Why would anyone target The NRA? Seems really suspicious.
It stokes up conflict among the pro-Second Amendment camps and ant-Second Amendment camps internally in the USA, and generally weakens democracy there. The right will blame it on the left, and they will all get into a massive huff over it.
International shits & giggles.
Why would anyone target Amazon, Google or Pornhub . . . ?
Why not, if someone else is footing the bill to disrupt the Internet.
Now who could that someone be . . . ?
Schroedinger's Brexit: The UK is both in and out of the EU at the same time!
Why would anyone target The NRA? Seems really suspicious.
Maybe because they oppose net neutrality?
https://www.reuters.com/articl...
"She's furniture with a pulse"
It's not really a kill-switch in the sense of turning the service off, so much as a temporary reset button. What it does is to send a command to memcached to drop the contents of its cache, at which point the spoofed packets of the DDoS will not actually stop outright but be considerably be reduced in size and thus reduce the effective amplification factor of the attack. Unfortunately, the server would then immediately start to repopulate its cache and the amplification factor would gradually recover back to its former levels, something that could happen quite quickly for some cached databases if the underlying query rate is high enough. To effectively shutdown a server, you'd need to keep sending the flush command at regular intervals - in effect launching a DoS at the server to prevent it launching a DoS at another server, so sinking to the same level as those trying to launch the DDoS.

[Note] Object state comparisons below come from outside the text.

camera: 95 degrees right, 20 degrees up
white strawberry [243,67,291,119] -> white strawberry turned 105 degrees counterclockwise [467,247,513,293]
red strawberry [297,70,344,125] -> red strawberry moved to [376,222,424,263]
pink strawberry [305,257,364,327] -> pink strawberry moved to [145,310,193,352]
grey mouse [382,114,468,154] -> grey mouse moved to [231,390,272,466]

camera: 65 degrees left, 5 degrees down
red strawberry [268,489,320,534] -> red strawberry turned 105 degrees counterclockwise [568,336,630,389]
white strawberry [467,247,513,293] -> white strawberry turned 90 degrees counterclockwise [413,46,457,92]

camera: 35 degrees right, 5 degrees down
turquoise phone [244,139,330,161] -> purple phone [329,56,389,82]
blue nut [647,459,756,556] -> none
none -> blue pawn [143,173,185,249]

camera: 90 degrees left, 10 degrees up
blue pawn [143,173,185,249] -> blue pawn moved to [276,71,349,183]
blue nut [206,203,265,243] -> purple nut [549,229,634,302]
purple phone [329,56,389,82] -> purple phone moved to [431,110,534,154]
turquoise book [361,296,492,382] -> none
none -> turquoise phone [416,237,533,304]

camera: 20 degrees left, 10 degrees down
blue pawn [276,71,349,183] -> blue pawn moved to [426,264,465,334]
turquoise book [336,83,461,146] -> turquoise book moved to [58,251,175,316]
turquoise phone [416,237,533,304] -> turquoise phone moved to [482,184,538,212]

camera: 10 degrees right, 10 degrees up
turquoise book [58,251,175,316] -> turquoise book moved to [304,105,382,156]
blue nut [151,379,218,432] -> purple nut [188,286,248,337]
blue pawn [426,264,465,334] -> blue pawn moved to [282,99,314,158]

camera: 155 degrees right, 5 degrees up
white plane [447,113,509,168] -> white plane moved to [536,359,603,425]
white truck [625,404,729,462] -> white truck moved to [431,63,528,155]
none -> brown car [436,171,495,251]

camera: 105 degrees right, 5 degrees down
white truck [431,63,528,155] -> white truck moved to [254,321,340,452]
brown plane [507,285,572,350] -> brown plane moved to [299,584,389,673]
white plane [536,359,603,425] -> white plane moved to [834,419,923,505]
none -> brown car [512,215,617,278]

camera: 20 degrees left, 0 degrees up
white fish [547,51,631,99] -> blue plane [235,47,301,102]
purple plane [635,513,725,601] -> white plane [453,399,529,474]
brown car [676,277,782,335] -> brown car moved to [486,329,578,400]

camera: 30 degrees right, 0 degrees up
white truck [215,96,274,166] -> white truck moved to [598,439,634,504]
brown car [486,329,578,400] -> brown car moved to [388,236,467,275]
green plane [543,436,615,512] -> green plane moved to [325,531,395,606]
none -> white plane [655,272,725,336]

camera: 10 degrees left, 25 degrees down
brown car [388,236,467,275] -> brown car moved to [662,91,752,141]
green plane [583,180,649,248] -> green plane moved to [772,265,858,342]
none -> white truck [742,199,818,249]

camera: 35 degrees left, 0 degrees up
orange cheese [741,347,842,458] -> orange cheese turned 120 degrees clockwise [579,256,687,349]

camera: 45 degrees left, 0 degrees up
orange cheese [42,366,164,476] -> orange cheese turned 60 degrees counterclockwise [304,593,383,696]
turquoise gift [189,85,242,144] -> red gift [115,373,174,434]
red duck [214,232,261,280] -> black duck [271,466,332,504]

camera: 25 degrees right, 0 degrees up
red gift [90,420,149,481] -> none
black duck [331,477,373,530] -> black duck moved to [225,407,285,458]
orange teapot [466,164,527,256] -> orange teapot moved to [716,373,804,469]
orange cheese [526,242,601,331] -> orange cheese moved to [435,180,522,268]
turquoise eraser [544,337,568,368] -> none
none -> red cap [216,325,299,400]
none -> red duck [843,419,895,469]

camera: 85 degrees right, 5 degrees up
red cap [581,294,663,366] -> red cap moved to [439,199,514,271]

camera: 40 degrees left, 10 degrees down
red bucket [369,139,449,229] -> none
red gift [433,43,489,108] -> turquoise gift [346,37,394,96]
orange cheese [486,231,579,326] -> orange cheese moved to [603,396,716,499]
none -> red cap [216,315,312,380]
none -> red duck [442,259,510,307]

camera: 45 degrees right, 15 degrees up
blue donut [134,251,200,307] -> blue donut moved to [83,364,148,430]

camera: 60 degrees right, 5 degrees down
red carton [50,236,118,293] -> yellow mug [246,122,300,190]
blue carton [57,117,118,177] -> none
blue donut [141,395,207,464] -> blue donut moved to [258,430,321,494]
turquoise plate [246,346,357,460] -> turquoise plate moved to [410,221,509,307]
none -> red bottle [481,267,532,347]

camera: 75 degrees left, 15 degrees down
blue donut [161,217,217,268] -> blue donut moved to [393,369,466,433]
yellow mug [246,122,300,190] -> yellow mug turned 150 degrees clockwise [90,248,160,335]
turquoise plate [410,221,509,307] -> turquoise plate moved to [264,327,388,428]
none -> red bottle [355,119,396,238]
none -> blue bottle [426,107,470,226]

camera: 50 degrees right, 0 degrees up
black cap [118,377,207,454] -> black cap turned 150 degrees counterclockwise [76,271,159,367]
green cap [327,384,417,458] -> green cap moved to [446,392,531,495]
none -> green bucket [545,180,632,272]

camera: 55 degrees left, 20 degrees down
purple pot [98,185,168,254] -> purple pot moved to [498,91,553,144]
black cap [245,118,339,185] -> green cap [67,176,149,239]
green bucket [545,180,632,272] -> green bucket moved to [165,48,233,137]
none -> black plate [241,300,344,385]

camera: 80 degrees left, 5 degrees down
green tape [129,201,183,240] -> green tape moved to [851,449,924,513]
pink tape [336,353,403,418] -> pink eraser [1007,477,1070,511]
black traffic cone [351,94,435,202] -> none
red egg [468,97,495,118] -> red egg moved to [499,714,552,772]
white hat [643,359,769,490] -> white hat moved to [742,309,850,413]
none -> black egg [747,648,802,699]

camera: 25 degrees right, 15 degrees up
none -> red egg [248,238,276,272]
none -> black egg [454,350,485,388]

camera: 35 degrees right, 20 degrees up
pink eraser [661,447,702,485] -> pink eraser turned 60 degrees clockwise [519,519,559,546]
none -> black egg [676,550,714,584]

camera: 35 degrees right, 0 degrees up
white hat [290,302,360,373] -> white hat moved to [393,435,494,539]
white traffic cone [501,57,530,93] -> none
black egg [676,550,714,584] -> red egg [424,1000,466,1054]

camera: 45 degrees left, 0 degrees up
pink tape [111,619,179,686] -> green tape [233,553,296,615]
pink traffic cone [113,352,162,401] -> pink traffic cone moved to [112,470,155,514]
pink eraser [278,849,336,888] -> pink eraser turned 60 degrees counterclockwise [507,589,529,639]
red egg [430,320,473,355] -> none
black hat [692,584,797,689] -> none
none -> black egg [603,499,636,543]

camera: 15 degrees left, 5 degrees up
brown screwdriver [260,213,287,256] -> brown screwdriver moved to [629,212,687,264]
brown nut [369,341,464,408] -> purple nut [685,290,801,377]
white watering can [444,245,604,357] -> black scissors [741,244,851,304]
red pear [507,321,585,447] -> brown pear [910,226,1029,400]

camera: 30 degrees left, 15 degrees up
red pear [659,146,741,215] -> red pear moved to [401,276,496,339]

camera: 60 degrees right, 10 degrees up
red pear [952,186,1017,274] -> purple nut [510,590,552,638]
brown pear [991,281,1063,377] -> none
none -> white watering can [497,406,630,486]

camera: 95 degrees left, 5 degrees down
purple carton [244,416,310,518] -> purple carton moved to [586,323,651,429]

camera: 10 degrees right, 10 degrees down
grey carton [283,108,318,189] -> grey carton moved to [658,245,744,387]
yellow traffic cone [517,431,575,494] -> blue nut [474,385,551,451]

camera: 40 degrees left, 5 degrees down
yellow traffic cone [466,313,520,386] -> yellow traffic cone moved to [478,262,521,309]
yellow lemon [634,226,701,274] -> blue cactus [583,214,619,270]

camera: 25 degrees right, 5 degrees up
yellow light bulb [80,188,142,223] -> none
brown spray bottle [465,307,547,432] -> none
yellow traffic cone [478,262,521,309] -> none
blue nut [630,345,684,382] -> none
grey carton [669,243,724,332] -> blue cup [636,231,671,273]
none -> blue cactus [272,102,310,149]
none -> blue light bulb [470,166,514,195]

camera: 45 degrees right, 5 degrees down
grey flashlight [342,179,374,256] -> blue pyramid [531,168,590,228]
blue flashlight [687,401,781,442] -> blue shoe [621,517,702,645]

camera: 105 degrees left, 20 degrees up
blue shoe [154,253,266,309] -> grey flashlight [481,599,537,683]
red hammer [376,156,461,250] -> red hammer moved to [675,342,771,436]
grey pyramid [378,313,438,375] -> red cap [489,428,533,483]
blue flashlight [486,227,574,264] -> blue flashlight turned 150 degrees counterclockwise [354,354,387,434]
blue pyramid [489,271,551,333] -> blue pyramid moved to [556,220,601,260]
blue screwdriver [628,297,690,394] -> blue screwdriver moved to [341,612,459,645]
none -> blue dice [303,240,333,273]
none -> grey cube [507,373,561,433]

UNIX? They're not even circumcised! Savages!
Memcached implements a key-value store. The DDOS first put a large value with a known key into the server to be exploited, then sends spoofed UDP packets to it requesting the key.
Once you clear the cache, the server cannot be exploited again until a new key-value is stored. The exploit cannot use other data that might be on the server because it does not know what the keys are.
A possibly safer kill-switch would simply upload a new small value for the key to any server sending you data. It will continue to send you that value instead of the much larger one loaded for the exploit. A very small (under 50 bytes?) UDP packet is better than the very large amount of data currently being sent (I think 700kbytes?) Reduces the amplification factor to close to zero.